Reputation: 24981
Suppose I have
@someDecorator
def func():
'''this function does something'''
print 1
Now, the object func
is an instance of someDecorator
. Is there some way I can access the function it holds, i.e something like func.getInnerFunction()
.
For instance, if I need to retrieve the doc string of func()
.
Upvotes: 4
Views: 861
Reputation: 7529
You can try using the undecorated library:
With your example func
, you could simply do this to return the original function:
undecorated(func)
Upvotes: 0
Reputation: 58654
You can attach the wrapped function to the inner function
In [1]: def wrapper(f):
...: def inner():
...: print "inner"
...: inner._orig = f
...: return inner
...:
In [2]: @wrapper
...: def foo():
...: print "foo"
...:
...:
In [3]: foo()
inner
In [4]: foo._orig()
foo
Upvotes: 0
Reputation: 12043
SilentGhost and sri have partial answers for how to deal with this.
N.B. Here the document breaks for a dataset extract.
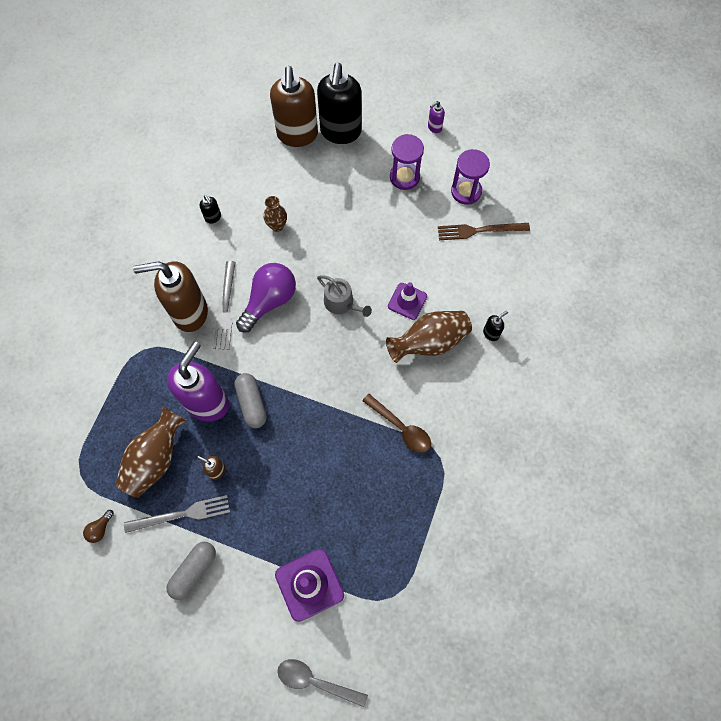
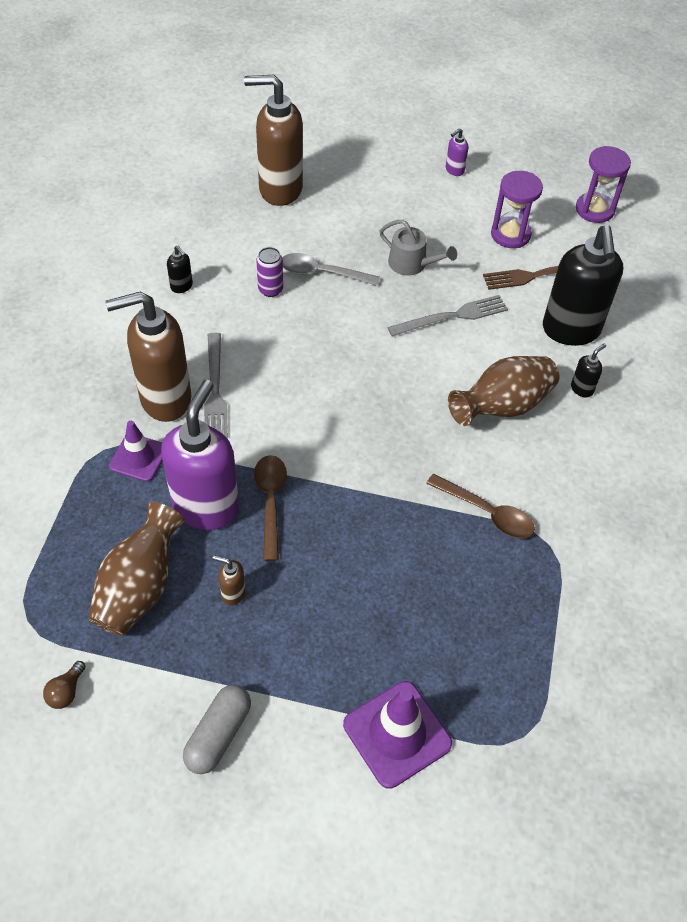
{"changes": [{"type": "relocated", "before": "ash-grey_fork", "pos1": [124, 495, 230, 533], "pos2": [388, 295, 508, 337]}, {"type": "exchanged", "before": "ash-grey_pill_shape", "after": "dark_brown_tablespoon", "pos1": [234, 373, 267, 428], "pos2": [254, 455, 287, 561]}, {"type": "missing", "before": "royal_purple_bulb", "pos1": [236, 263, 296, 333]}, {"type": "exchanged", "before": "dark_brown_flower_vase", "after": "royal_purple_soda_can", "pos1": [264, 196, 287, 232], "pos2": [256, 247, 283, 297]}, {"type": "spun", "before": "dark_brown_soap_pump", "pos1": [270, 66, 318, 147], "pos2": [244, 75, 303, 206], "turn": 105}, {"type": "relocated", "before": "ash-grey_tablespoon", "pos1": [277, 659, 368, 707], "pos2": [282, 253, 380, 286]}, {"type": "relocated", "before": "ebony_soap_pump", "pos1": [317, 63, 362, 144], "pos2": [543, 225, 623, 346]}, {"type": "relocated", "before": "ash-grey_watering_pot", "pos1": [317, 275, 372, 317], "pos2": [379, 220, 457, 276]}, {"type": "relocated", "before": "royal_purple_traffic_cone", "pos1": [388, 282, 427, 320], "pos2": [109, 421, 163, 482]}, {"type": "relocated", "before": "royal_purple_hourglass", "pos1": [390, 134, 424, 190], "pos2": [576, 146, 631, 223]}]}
But the general answer is no: there is no way to get the "wrapped" function out of a decorated function because there is no requirement that the decorator wrap the function in the first place. It may very well have returned an entirely unrelated function, and any references to your original may have already been garbage collected.
Upvotes: 2
Reputation: 1956
See functools.wraps: http://docs.python.org/library/functools.html. The decorator gets the name and doc string of the original function. You use it like this:
def decorator(f):
@functools.wraps(f)
def wrapper():
....
Upvotes: 4
Reputation: 319571
Are you looking for something along these lines?
>>> def dec(f):
def inner():
print(f.__doc__)
return inner
>>> @dec
def test():
"""abc"""
print(1)
>>> test()
abc
You're passing function explicitly to the decorator, of course you can access it.